Анатолий Ананьев - Годы без войны. Том второй
— Да, именно, сравниваем несравнимое и не даем себе труда подумать, — говорил он, поворачиваясь своим открытым лицом то к одному, то к другому и не скрывая того удовлетворения, что ему приятно было быть здесь. Ему нравился этот бывший морозовский особняк тем, что все в нем сохранялось под старину — и гардины, и люстры, и мебель — и было, казалось, пропитано какою-то будто основательностью жизни, которую Кудасов видел в непременной связи времен, событий и поколений. Привыкший к определенного рода встречам и причислявший себя не к тем, кто принужден идти в середине колонны, а к тем, кому выпала честь возглавлять ее, он особенно ценил это чувство основательности и всегда с охотою приходил сюда, где собирались самые различные форумы в защиту мира, то есть делалось то важное государственное дело, которое, по мнению Кудасова, нельзя было уложить только в понятие «дипломатическое»; слова, произносившиеся здесь, были выражением чувств двухсоттридцатимиллионного советского народа, и с этим должны были считаться правительства и народы других стран.

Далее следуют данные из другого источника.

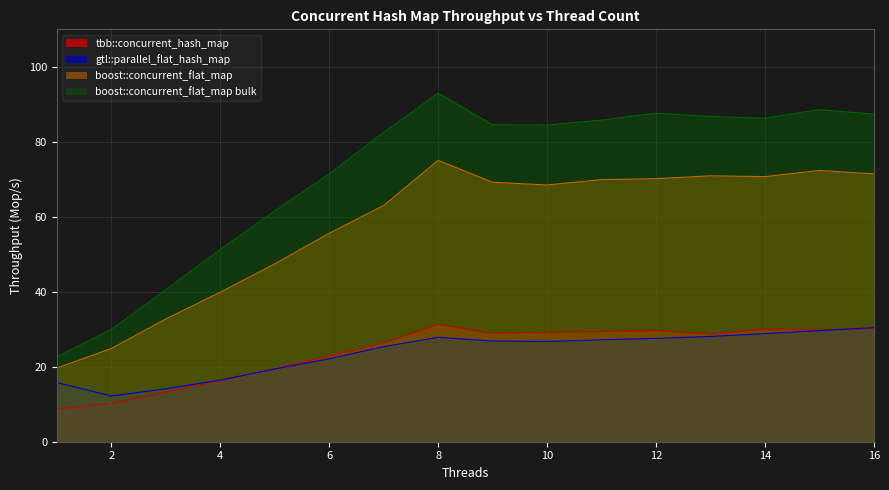

What is the sum of all gtl::parallel_flat_hash_map values?

378.6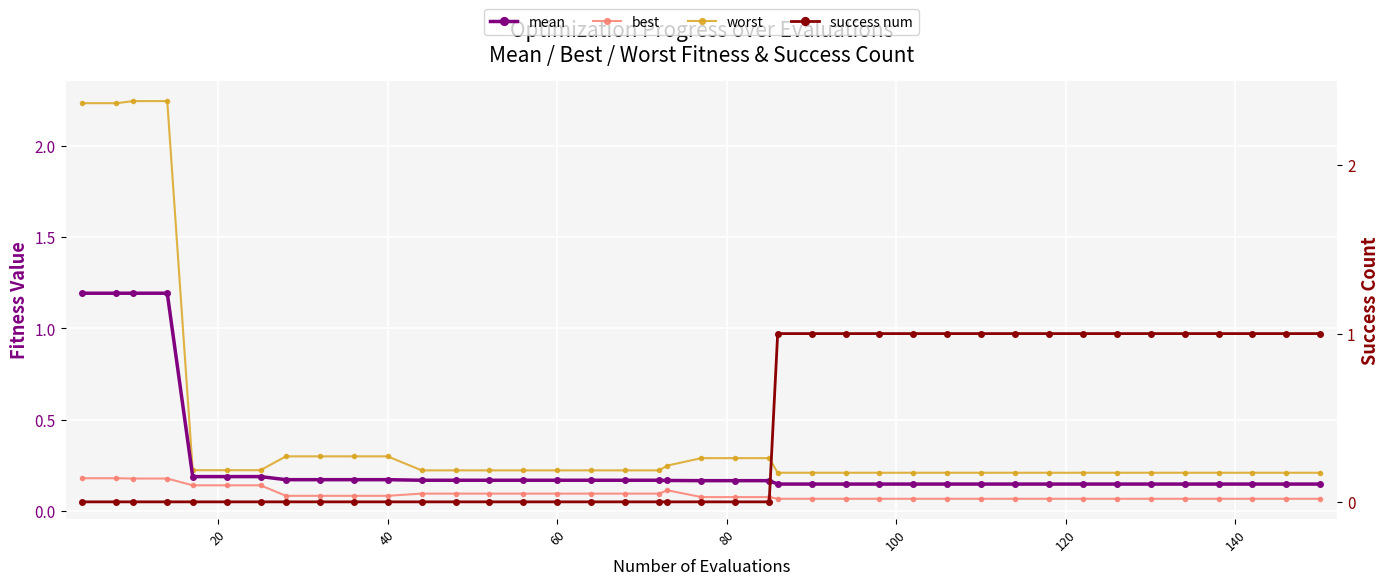

Is the value of mean at 40 greater than the value of best at 140?

Yes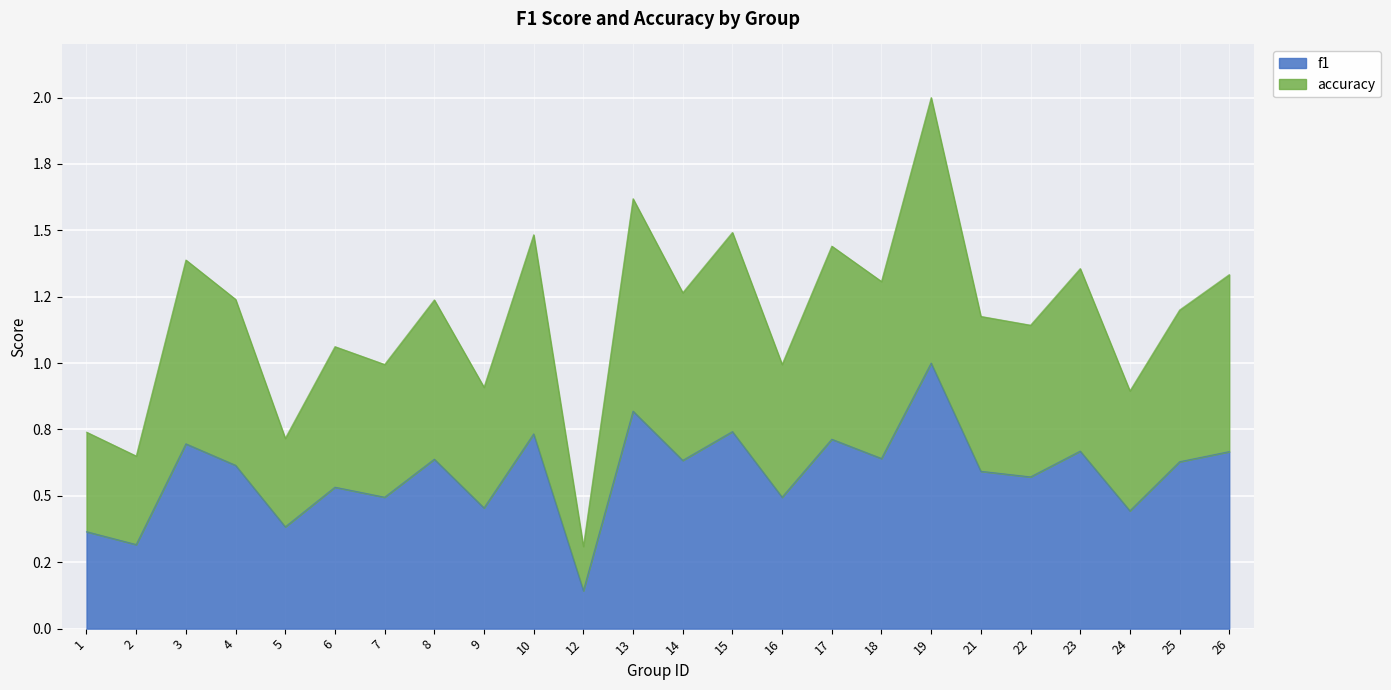

What are all the series names shown in the legend?

f1, accuracy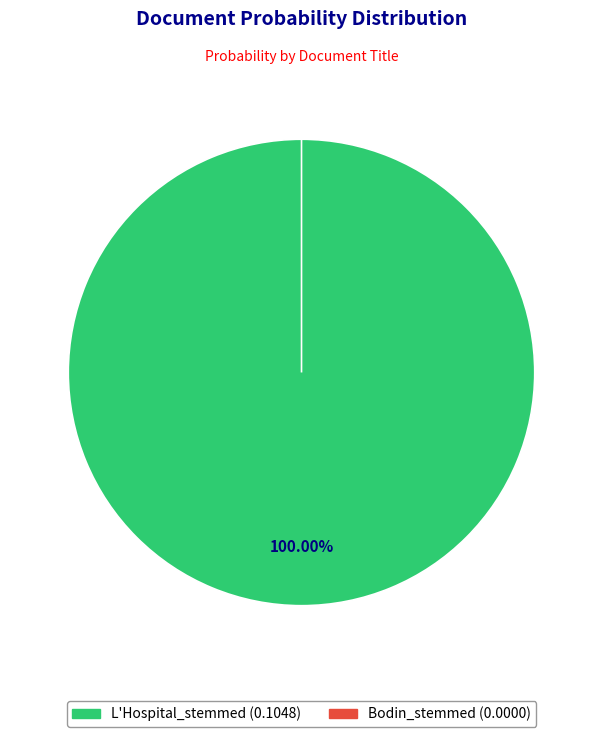

What percentage is the L'Hospital_stemmed slice, to the nearest percent?

100%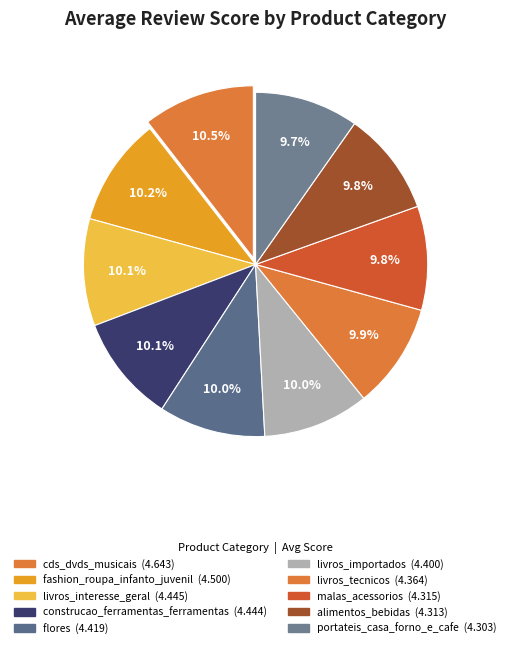

How many slices are in this pie chart?

10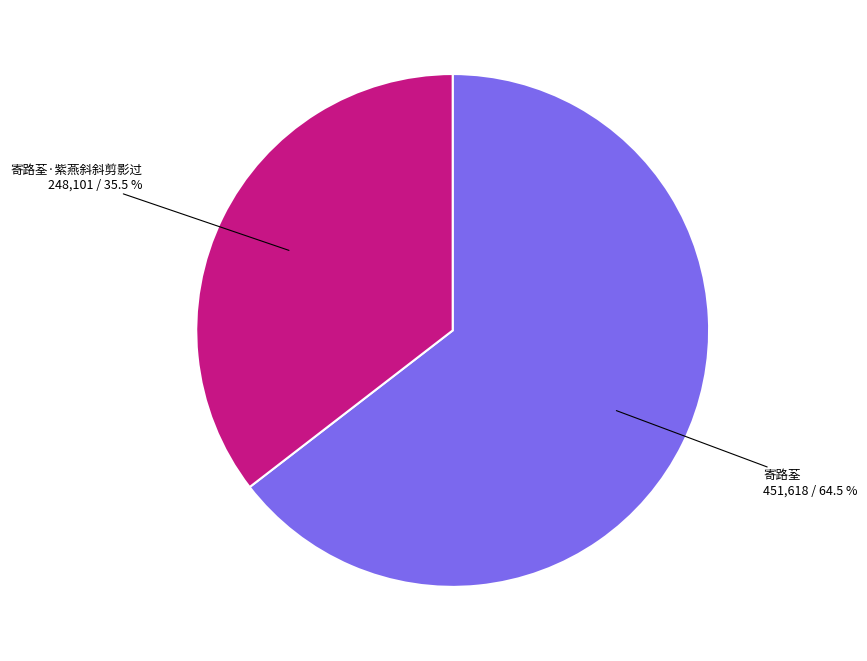

Is there a majority slice in this chart?

Yes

Но для Кирилла Старцева не совсем понятно было то, о чем говорил дипломат, и он, чуть постояв и послушав, перешел к другой группе людей, где обсуждались последние события во Вьетнаме.
— Конечно, какая же это война, это истребление, — говорил тот, что был в центре, и подтверждал, как видно, только что сказанное до него. — По мирным объектам, по дамбам!
Кто-то заметил:
— Малой кровью.
— Для себя. А чужую — рекой.
— А что вы хотите? Вся их история и политика в этом: для себя за счет других.
В следующей группе людей, к которой подошел Старцев, он услышал:
— То, что они делают у себя, это в конце концов их дело. Если народ может терпеть эту их пресловутую «культурную революцию»...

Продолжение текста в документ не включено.